The new film’s overall look is not unimpressive, but this mise-en-scène exists for its own sake, conveying no impression that the sequel has evolved from Blade Runner’s ravaged world. LA’s evocative noir smokiness is replaced by an unappetizing pall, particularly in the Las Vegas sequences: which seem to have been shot through an orange rind.

Other visual citations of Blade Runner are scattered throughout the film willy-nilly, only constituting an empty gesture of familiarity with the original. A prostitute has the same frizzed blond hair and tatty dress as Pris, the much ill-used hooker from the first film. But Pris’s sensuous antic wit is utterly lacking.

Vangelis’s original score was supplemented by sibilant exhalations and murmurs, but the soundscape was never noisy. The new film’s music is composed by Hans Zimmer and Benjamin Wallfisch, the same team that captured Dunkirk’s (2017) fearful din so aptly. Here the music and ambient sound often rise to intolerable and meaningless tohubohu.

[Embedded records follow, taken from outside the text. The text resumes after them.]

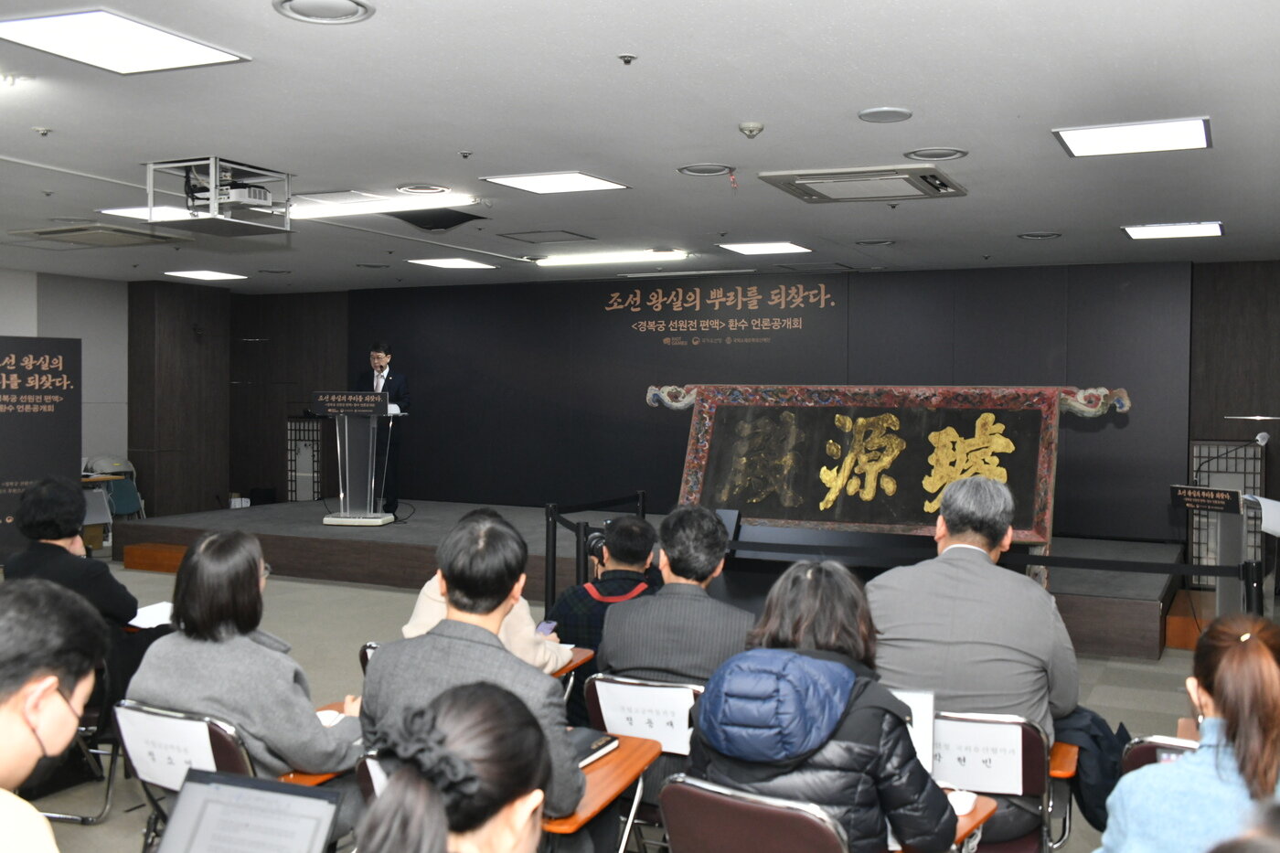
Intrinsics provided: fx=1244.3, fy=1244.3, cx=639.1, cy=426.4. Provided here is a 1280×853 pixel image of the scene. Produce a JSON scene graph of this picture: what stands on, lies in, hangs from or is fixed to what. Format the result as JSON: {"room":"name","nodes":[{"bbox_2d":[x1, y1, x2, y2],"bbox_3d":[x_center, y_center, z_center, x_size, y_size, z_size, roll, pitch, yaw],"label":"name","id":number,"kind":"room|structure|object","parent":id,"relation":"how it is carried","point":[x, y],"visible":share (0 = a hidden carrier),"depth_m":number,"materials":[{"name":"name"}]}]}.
{"room":"event hall","nodes":[
{"label":"event hall","id":0,"kind":"room"},
{"bbox_2d":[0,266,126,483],"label":"left wall","id":1,"kind":"structure","parent":0,"point":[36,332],"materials":[{"name":"paint"}]},
{"bbox_2d":[154,768,343,852],"bbox_3d":[-0.684,0.731,2.011,0.344,0.216,0.346,1,1,26],"label":"laptop","id":2,"kind":"object","parent":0,"point":[236,779],"visible":0.99,"depth_m":2.13,"materials":[{"name":"metal"}]},
{"bbox_2d":[3,559,1268,852],"bbox_3d":[-1.415,1.394,5.610,10.683,0.129,9.743,1,1,26],"label":"floor","id":3,"kind":"structure","parent":0,"point":[1125,695],"depth_m":6.69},
{"bbox_2d":[0,337,84,563],"bbox_3d":[-4.831,0.255,9.379,1.228,1.856,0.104,0,2,-37],"label":"display board","id":4,"kind":"object","parent":3,"relation":"on","point":[41,426],"visible":0.9,"depth_m":9.51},
{"bbox_2d":[0,577,110,852],"bbox_3d":[-1.105,0.752,1.947,0.588,0.967,0.657,0,1,-12],"label":"man","id":5,"kind":"object","parent":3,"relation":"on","point":[21,682],"visible":0.98,"depth_m":1.96},
{"bbox_2d":[1,473,139,630],"bbox_3d":[-2.183,0.670,4.754,0.556,0.945,0.547,1,1,26],"label":"person","id":6,"kind":"object","parent":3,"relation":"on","point":[56,548],"visible":0.54,"depth_m":4.66},
{"bbox_2d":[128,600,175,629],"bbox_3d":[-1.861,0.726,4.779,0.247,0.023,0.257,1,1,26],"label":"paper","id":7,"kind":"object","parent":6,"relation":"in","point":[154,613],"visible":0.49,"depth_m":4.77,"materials":[{"name":"white paper"}]},
{"bbox_2d":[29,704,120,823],"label":"chair","id":8,"kind":"object","parent":3,"relation":"on","point":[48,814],"visible":0.39,"depth_m":4.37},
{"bbox_2d":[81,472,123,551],"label":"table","id":9,"kind":"object","parent":3,"relation":"on","point":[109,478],"visible":0.32,"depth_m":10.94,"materials":[{"name":"brown wood"}]},
{"bbox_2d":[82,456,146,519],"bbox_3d":[-4.945,0.719,11.702,0.518,0.846,0.508,1,1,26],"label":"folding chair","id":10,"kind":"object","parent":3,"relation":"on","point":[126,508],"visible":0.58,"depth_m":11.75,"materials":[{"name":"plastic"}]},
{"bbox_2d":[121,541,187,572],"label":"wooden step","id":11,"kind":"structure","parent":3,"relation":"on","point":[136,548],"depth_m":10.26,"materials":[{"name":"brown wood"}]},
{"bbox_2d":[108,698,260,852],"bbox_3d":[-1.030,1.066,3.276,0.516,0.721,0.597,1,1,26],"label":"chair","id":12,"kind":"object","parent":3,"relation":"on","point":[214,734],"visible":0.28,"depth_m":3.11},
{"bbox_2d":[117,707,223,790],"bbox_3d":[-1.158,0.803,3.070,0.297,0.153,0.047,1,1,26],"label":"paper sign","id":13,"kind":"object","parent":12,"relation":"attached to","point":[139,759],"visible":0.78,"depth_m":3.07,"materials":[{"name":"white paper"}]},
{"bbox_2d":[122,530,360,783],"bbox_3d":[-1.026,0.700,3.301,0.622,0.778,0.505,1,1,26],"label":"woman","id":14,"kind":"object","parent":12,"relation":"on","point":[186,572],"visible":0.68,"depth_m":3.17},
{"bbox_2d":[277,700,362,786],"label":"desk","id":15,"kind":"object","parent":3,"relation":"on","point":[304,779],"visible":0.1,"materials":[{"name":"wood"}]},
{"bbox_2d":[314,708,343,726],"bbox_3d":[-0.844,0.794,3.330,0.114,0.048,0.113,1,1,26],"label":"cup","id":16,"kind":"object","parent":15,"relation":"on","point":[324,712],"visible":0.49,"depth_m":3.34,"materials":[{"name":"white paper"}]},
{"bbox_2d":[352,680,556,852],"bbox_3d":[-0.204,0.877,1.668,0.615,1.034,0.709,1,1,26],"label":"woman","id":17,"kind":"object","parent":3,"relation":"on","point":[495,821],"visible":1,"depth_m":1.58},
{"bbox_2d":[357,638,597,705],"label":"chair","id":18,"kind":"object","parent":3,"relation":"on","point":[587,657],"visible":0.06,"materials":[{"name":"wood"}]},
{"bbox_2d":[400,512,573,674],"bbox_3d":[-0.533,0.775,4.445,0.587,0.900,0.564,1,1,26],"label":"person","id":19,"kind":"object","parent":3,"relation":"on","point":[424,617],"visible":0.16,"depth_m":4.31},
{"bbox_2d":[536,619,557,635],"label":"smartphone","id":20,"kind":"object","parent":19,"relation":"in","point":[547,627],"visible":0.73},
{"bbox_2d":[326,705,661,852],"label":"desk chair","id":21,"kind":"object","parent":3,"relation":"on","point":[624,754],"visible":0.32,"depth_m":2.98,"materials":[{"name":"brown wood"}]},
{"bbox_2d":[359,512,584,821],"bbox_3d":[-0.352,0.706,2.988,0.585,0.938,0.559,1,1,26],"label":"man","id":22,"kind":"object","parent":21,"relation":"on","point":[452,647],"visible":0.61,"depth_m":2.87},
{"bbox_2d":[568,726,619,768],"bbox_3d":[-0.180,0.798,3.086,0.164,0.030,0.250,1,1,26],"label":"notebook","id":23,"kind":"object","parent":21,"relation":"on","point":[602,741],"visible":0.41,"depth_m":3.09,"materials":[{"name":"black paper"}]},
{"bbox_2d":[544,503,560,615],"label":"stanchion post","id":24,"kind":"object","parent":3,"relation":"on","point":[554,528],"visible":0.73,"depth_m":7.46,"materials":[{"name":"black metal"}]},
{"bbox_2d":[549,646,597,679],"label":"desk","id":25,"kind":"object","parent":3,"relation":"on","point":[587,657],"visible":0.12,"depth_m":4.54,"materials":[{"name":"brown wood"}]},
{"bbox_2d":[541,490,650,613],"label":"barrier","id":26,"kind":"object","parent":3,"relation":"on","point":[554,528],"visible":0.43,"depth_m":7.49,"materials":[{"name":"black metal"}]},
{"bbox_2d":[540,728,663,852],"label":"desk","id":27,"kind":"object","parent":3,"relation":"on","point":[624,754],"visible":0.3,"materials":[{"name":"wood"}]},
{"bbox_2d":[549,512,662,725],"bbox_3d":[-0.071,0.849,5.031,0.555,0.939,0.583,1,1,26],"label":"man","id":28,"kind":"object","parent":3,"relation":"on","point":[624,528],"visible":0.47,"depth_m":4.90},
{"bbox_2d":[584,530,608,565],"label":"camera","id":29,"kind":"object","parent":28,"relation":"in","point":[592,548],"visible":0.4,"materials":[{"name":"black"}]},
{"bbox_2d":[578,673,702,852],"bbox_3d":[0.101,1.069,3.667,0.454,0.696,0.598,1,1,26],"label":"chair","id":30,"kind":"object","parent":3,"relation":"on","point":[592,692],"visible":0.25,"depth_m":3.51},
{"bbox_2d":[592,677,695,754],"bbox_3d":[0.018,0.790,3.367,0.288,0.161,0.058,1,1,26],"label":"paper sign","id":31,"kind":"object","parent":30,"relation":"attached to","point":[607,715],"visible":0.86,"depth_m":3.36,"materials":[{"name":"white paper"}]},
{"bbox_2d":[597,504,753,688],"bbox_3d":[0.177,0.669,3.902,0.526,0.806,0.548,1,1,26],"label":"man","id":32,"kind":"object","parent":30,"relation":"on","point":[712,520],"visible":0.71,"depth_m":3.75},
{"bbox_2d":[107,497,1183,660],"bbox_3d":[-0.102,1.060,10.307,7.952,0.409,3.357,1,1,26],"label":"stage","id":33,"kind":"object","parent":3,"relation":"on","point":[324,575],"visible":0.68,"depth_m":9.61,"materials":[{"name":"brown wood"}]},
{"bbox_2d":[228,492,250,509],"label":"box on stage","id":34,"kind":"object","parent":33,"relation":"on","point":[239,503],"visible":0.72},
{"bbox_2d":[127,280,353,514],"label":"wood wall panel","id":35,"kind":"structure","parent":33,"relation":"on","point":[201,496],"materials":[{"name":"brown wood"}]},
{"bbox_2d":[287,417,323,501],"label":"lattice panel","id":36,"kind":"object","parent":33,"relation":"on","point":[293,498],"visible":0.74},
{"bbox_2d":[311,393,401,525],"bbox_3d":[-2.459,0.281,10.888,0.740,1.089,0.684,1,1,26],"label":"lectern","id":37,"kind":"object","parent":33,"relation":"on","point":[341,496],"visible":0.98,"depth_m":10.81,"materials":[{"name":"clear plastic"}]},
{"bbox_2d":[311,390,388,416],"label":"lectern sign","id":38,"kind":"object","parent":37,"relation":"on","point":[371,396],"visible":0.98,"depth_m":10.34,"materials":[{"name":"black"}]},
{"bbox_2d":[351,342,412,519],"bbox_3d":[-2.303,0.029,10.963,0.619,1.497,0.729,-1,2,-40],"label":"man","id":39,"kind":"object","parent":33,"relation":"on","point":[381,368],"visible":0.71,"depth_m":10.77},
{"bbox_2d":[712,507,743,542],"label":"monitor","id":40,"kind":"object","parent":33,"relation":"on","point":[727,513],"visible":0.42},
{"bbox_2d":[647,380,1135,580],"bbox_3d":[1.496,0.312,7.928,2.933,1.192,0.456,1,1,26],"label":"wooden plaque","id":41,"kind":"object","parent":33,"relation":"on","point":[698,401],"visible":0.89,"depth_m":7.86,"materials":[{"name":"brown wood"}]},
{"bbox_2d":[654,774,998,852],"bbox_3d":[0.363,1.023,2.572,0.576,0.646,0.559,1,1,26],"label":"chair","id":42,"kind":"object","parent":3,"relation":"on","point":[669,789],"visible":0.67,"depth_m":2.42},
{"bbox_2d":[687,563,962,852],"bbox_3d":[0.397,0.722,2.675,0.551,0.805,0.588,1,1,26],"label":"woman","id":43,"kind":"object","parent":42,"relation":"on","point":[842,670],"visible":0.77,"depth_m":2.51},
{"bbox_2d":[891,688,937,775],"bbox_3d":[0.561,0.734,2.946,0.239,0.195,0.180,1,1,26],"label":"paper","id":44,"kind":"object","parent":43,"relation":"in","point":[925,709],"visible":0.28,"depth_m":2.93,"materials":[{"name":"white paper"}]},
{"bbox_2d":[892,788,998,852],"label":"desk","id":45,"kind":"object","parent":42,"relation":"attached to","point":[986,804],"visible":0.16,"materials":[{"name":"brown wood"}]},
{"bbox_2d":[947,789,978,815],"bbox_3d":[0.676,0.812,2.681,0.088,0.047,0.089,1,1,26],"label":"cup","id":46,"kind":"object","parent":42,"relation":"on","point":[965,804],"visible":0.65,"depth_m":2.66,"materials":[{"name":"white"}]},
{"bbox_2d":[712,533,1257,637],"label":"barrier","id":47,"kind":"object","parent":3,"relation":"on","point":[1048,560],"visible":0.49,"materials":[{"name":"black fabric"}]},
{"bbox_2d":[933,709,1065,852],"bbox_3d":[0.893,1.082,3.385,0.523,0.669,0.557,1,1,26],"label":"chair","id":48,"kind":"object","parent":3,"relation":"on","point":[1030,752],"visible":0.34,"depth_m":3.23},
{"bbox_2d":[865,477,1080,844],"bbox_3d":[0.949,0.669,3.622,0.625,0.999,0.617,1,1,26],"label":"man","id":49,"kind":"object","parent":48,"relation":"on","point":[950,508],"visible":0.77,"depth_m":3.44},
{"bbox_2d":[929,718,1027,795],"bbox_3d":[0.831,0.834,3.153,0.310,0.146,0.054,1,1,26],"label":"paper sign","id":50,"kind":"object","parent":48,"relation":"attached to","point":[1020,779],"visible":0.78,"depth_m":3.14,"materials":[{"name":"white paper"}]},
{"bbox_2d":[1049,706,1127,832],"bbox_3d":[1.239,0.946,3.543,0.333,0.347,0.346,1,1,26],"label":"jacket","id":51,"kind":"object","parent":48,"relation":"hanging from","point":[1098,724],"visible":0.29,"depth_m":3.45,"materials":[{"name":"blue fabric"}]},
{"bbox_2d":[1120,734,1202,776],"bbox_3d":[1.393,1.062,2.889,0.483,0.612,0.593,1,1,26],"label":"chair","id":52,"kind":"object","parent":3,"relation":"on","point":[1153,744],"visible":0.18,"depth_m":3.00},
{"bbox_2d":[1098,610,1279,852],"bbox_3d":[1.189,0.884,2.473,0.524,0.939,0.646,1,1,26],"label":"woman","id":53,"kind":"object","parent":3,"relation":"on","point":[1253,647],"visible":0.98,"depth_m":2.35},
{"bbox_2d":[1167,481,1264,616],"bbox_3d":[3.260,0.845,6.944,0.564,0.988,0.700,1,1,26],"label":"lectern","id":54,"kind":"object","parent":3,"relation":"on","point":[1231,553],"visible":0.71,"depth_m":6.83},
{"bbox_2d":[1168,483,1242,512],"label":"sign","id":55,"kind":"object","parent":54,"relation":"on","point":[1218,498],"visible":0.98,"depth_m":6.75,"materials":[{"name":"black"}]},
{"bbox_2d":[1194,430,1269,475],"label":"microphone","id":56,"kind":"object","parent":54,"relation":"attached to","point":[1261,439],"visible":0.98,"depth_m":7.07,"materials":[{"name":"metal"}]},
{"bbox_2d":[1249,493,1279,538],"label":"paper","id":57,"kind":"object","parent":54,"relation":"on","point":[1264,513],"visible":0.83,"depth_m":6.53,"materials":[{"name":"white paper"}]},
{"bbox_2d":[1189,440,1266,586],"bbox_3d":[4.337,0.684,9.217,0.492,1.134,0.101,1,1,26],"label":"lattice panel","id":58,"kind":"object","parent":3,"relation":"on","point":[1248,484],"visible":0.5,"depth_m":9.19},
{"bbox_2d":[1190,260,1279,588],"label":"wood wall panel","id":59,"kind":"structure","parent":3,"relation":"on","point":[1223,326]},
{"bbox_2d":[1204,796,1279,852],"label":"person","id":60,"kind":"object","parent":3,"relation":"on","point":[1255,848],"visible":0.98,"depth_m":1.33},
{"bbox_2d":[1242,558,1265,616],"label":"stanchion post","id":61,"kind":"object","parent":3,"relation":"on","point":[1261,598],"visible":0.42,"depth_m":5.68,"materials":[{"name":"black metal"}]},
{"bbox_2d":[0,0,1279,293],"bbox_3d":[-1.397,-1.324,5.788,10.569,0.115,10.820,1,1,26],"label":"ceiling","id":62,"kind":"structure","parent":0,"point":[868,95],"depth_m":5.07,"materials":[{"name":"white paint"}]},
{"bbox_2d":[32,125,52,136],"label":"sprinkler","id":63,"kind":"object","parent":62,"relation":"attached to","point":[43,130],"visible":0.98,"depth_m":5.23,"materials":[{"name":"white"}]},
{"bbox_2d":[7,223,191,248],"bbox_3d":[-3.727,-1.314,8.583,0.897,0.077,0.784,1,1,26],"label":"air conditioner","id":64,"kind":"object","parent":62,"relation":"in","point":[51,232],"visible":0.99,"depth_m":8.46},
{"bbox_2d":[0,9,250,74],"bbox_3d":[-1.685,-1.229,3.972,0.523,0.016,0.597,1,1,26],"label":"ceiling light","id":65,"kind":"object","parent":62,"relation":"in","point":[51,43],"visible":0.99,"depth_m":3.96,"materials":[{"name":"white plastic"}]},
{"bbox_2d":[101,204,196,222],"bbox_3d":[-2.843,-1.296,7.611,0.598,0.022,0.597,1,1,26],"label":"ceiling light","id":66,"kind":"object","parent":62,"relation":"in","point":[129,212],"visible":0.55,"depth_m":7.52,"materials":[{"name":"white plastic"}]},
{"bbox_2d":[164,268,245,280],"bbox_3d":[-4.013,-1.413,11.495,0.543,0.023,0.532,1,1,26],"label":"ceiling light","id":67,"kind":"object","parent":62,"relation":"in","point":[204,274],"visible":0.98,"depth_m":11.45,"materials":[{"name":"white plastic"}]},
{"bbox_2d":[148,156,295,234],"bbox_3d":[-2.056,-1.142,6.172,0.594,0.308,0.598,1,1,26],"label":"projector","id":68,"kind":"object","parent":62,"relation":"hanging from","point":[211,182],"visible":0.98,"depth_m":6.11,"materials":[{"name":"metal"}]},
{"bbox_2d":[272,0,374,23],"bbox_3d":[-0.911,-1.210,3.585,0.277,0.030,0.276,1,1,26],"label":"ceiling speaker","id":69,"kind":"object","parent":62,"relation":"in","point":[289,4],"visible":0.97,"depth_m":3.60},
{"bbox_2d":[288,192,477,219],"bbox_3d":[-1.550,-1.251,7.089,1.305,0.057,0.164,1,1,26],"label":"ceiling light","id":70,"kind":"object","parent":62,"relation":"attached to","point":[336,209],"visible":0.93,"depth_m":6.99,"materials":[{"name":"white plastic"}]},
{"bbox_2d":[395,182,451,193],"bbox_3d":[-1.164,-1.283,6.721,0.298,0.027,0.293,1,1,26],"label":"ceiling vent","id":71,"kind":"object","parent":62,"relation":"in","point":[417,187],"visible":0.97,"depth_m":6.70,"materials":[{"name":"white"}]},
{"bbox_2d":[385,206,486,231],"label":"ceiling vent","id":72,"kind":"object","parent":62,"relation":"in","point":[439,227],"visible":0.96,"depth_m":7.56,"materials":[{"name":"black"}]},
{"bbox_2d":[405,256,498,269],"bbox_3d":[-1.552,-1.374,10.411,0.545,0.020,0.551,1,1,26],"label":"ceiling light","id":73,"kind":"object","parent":62,"relation":"in","point":[437,261],"visible":0.98,"depth_m":10.36,"materials":[{"name":"white plastic"}]},
{"bbox_2d":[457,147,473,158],"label":"sprinkler","id":74,"kind":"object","parent":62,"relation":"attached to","point":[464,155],"visible":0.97,"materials":[{"name":"grey metal"}]},
{"bbox_2d":[496,228,595,243],"bbox_3d":[-0.657,-1.333,8.710,0.543,0.021,0.528,1,1,26],"label":"ceiling hatch","id":75,"kind":"object","parent":62,"relation":"in","point":[560,240],"visible":0.98,"depth_m":8.68,"materials":[{"name":"grey metal"}]},
{"bbox_2d":[482,170,629,193],"bbox_3d":[-0.440,-1.270,6.435,0.543,0.015,0.523,1,1,26],"label":"ceiling light","id":76,"kind":"object","parent":62,"relation":"in","point":[587,182],"visible":0.98,"depth_m":6.41,"materials":[{"name":"white plastic"}]},
{"bbox_2d":[534,249,686,266],"bbox_3d":[-0.272,-1.311,9.666,1.309,0.061,0.140,1,1,26],"label":"ceiling light","id":77,"kind":"object","parent":62,"relation":"attached to","point":[659,254],"visible":0.97,"depth_m":9.59,"materials":[{"name":"white"}]},
{"bbox_2d":[617,53,637,64],"bbox_3d":[-0.040,-1.192,4.028,0.057,0.032,0.056,1,1,26],"label":"sprinkler","id":78,"kind":"object","parent":62,"relation":"attached to","point":[624,58],"visible":0.96,"depth_m":4.02,"materials":[{"name":"metal"}]},
{"bbox_2d":[676,162,734,176],"bbox_3d":[0.319,-1.247,6.043,0.265,0.021,0.262,1,1,26],"label":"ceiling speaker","id":79,"kind":"object","parent":62,"relation":"in","point":[698,170],"visible":0.98,"depth_m":6.03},
{"bbox_2d":[738,121,764,138],"bbox_3d":[0.452,-1.203,5.041,0.096,0.043,0.094,1,1,26],"label":"smoke detector","id":80,"kind":"object","parent":62,"relation":"attached to","point":[755,128],"visible":0.98,"depth_m":5.01,"materials":[{"name":"white plastic"}]},
{"bbox_2d":[717,240,811,255],"bbox_3d":[0.912,-1.314,9.119,0.516,0.016,0.509,1,1,26],"label":"ceiling light","id":81,"kind":"object","parent":62,"relation":"in","point":[790,247],"visible":0.98,"depth_m":9.07,"materials":[{"name":"white plastic"}]},
{"bbox_2d":[759,164,967,202],"bbox_3d":[1.129,-1.218,6.241,0.872,0.064,0.774,1,1,26],"label":"air conditioner","id":82,"kind":"object","parent":62,"relation":"in","point":[783,177],"visible":0.99,"depth_m":6.13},
{"bbox_2d":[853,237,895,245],"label":"ceiling vent","id":83,"kind":"object","parent":62,"relation":"in","point":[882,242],"visible":0.97,"depth_m":8.66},
{"bbox_2d":[857,106,913,122],"bbox_3d":[0.954,-1.210,4.833,0.203,0.020,0.203,1,1,26],"label":"ceiling speaker","id":84,"kind":"object","parent":62,"relation":"in","point":[875,112],"visible":0.98,"depth_m":4.81,"materials":[{"name":"grey"}]},
{"bbox_2d":[903,146,969,160],"bbox_3d":[1.330,-1.227,5.590,0.270,0.021,0.264,1,1,26],"label":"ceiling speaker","id":85,"kind":"object","parent":62,"relation":"in","point":[950,155],"visible":0.97,"depth_m":5.57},
{"bbox_2d":[1017,231,1062,240],"bbox_3d":[2.660,-1.268,8.273,0.273,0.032,0.265,1,1,26],"label":"ceiling vent","id":86,"kind":"object","parent":62,"relation":"in","point":[1033,235],"visible":0.97,"depth_m":8.25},
{"bbox_2d":[1053,117,1211,157],"bbox_3d":[2.063,-1.210,5.196,0.559,0.020,0.526,1,1,26],"label":"ceiling light","id":87,"kind":"object","parent":62,"relation":"in","point":[1160,135],"visible":0.99,"depth_m":5.16,"materials":[{"name":"white plastic"}]},
{"bbox_2d":[1121,221,1225,239],"bbox_3d":[3.376,-1.245,7.871,0.516,0.021,0.521,1,1,26],"label":"ceiling light","id":88,"kind":"object","parent":62,"relation":"in","point":[1213,229],"visible":0.98,"depth_m":7.81,"materials":[{"name":"white plastic"}]},
{"bbox_2d":[272,258,1221,541],"bbox_3d":[0.716,-0.081,11.461,11.381,2.641,0.327,1,1,26],"label":"back wall","id":89,"kind":"structure","parent":0,"point":[787,332],"depth_m":11.23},
{"bbox_2d":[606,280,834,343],"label":"wall lettering","id":90,"kind":"object","parent":89,"relation":"attached to","point":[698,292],"visible":0.96,"depth_m":11.51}
]}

The original’s searching questions about memory, identity, and morality are also reduced to flat throwaways, stripped of any spirit of genuine, concerned inquiry. Poignant brooding over the existential imperative of free choice in the very teeth of death is replaced by the vacuous soliloquizing of Neander Wallace, literally blind to his unslakable madness for omnipotent power.

As Roy Batty’s life ebbs away before Deckard’s helpless gaze, he’s become more human than his maker in the best sense, transcending the illusions created by Tyrell’s implanted memories; acknowledging that the authentic experiences of his 4-year life span-brutal yet finally noble-have been rendered even more precious by accepting his transience. Here is his famous concluding speech:

I’ve seen things you people wouldn’t believe . . .

attack ships on fire off the shoulder of Orion . . .

I’ve watched C-beams glitter in the dark near the Tannhauser gate. . . .

All those . . . moments . . . will be lost . . . in time,

like . . . tears . . . in rain.

I’m saddened-and not a little angry-that Blade Runner’s numinous, lyric beauty, its evocation of grace on the brink of inevitable dissolution, have all been washed away-like tears in rain-by this incoherent hollowed-out replicant.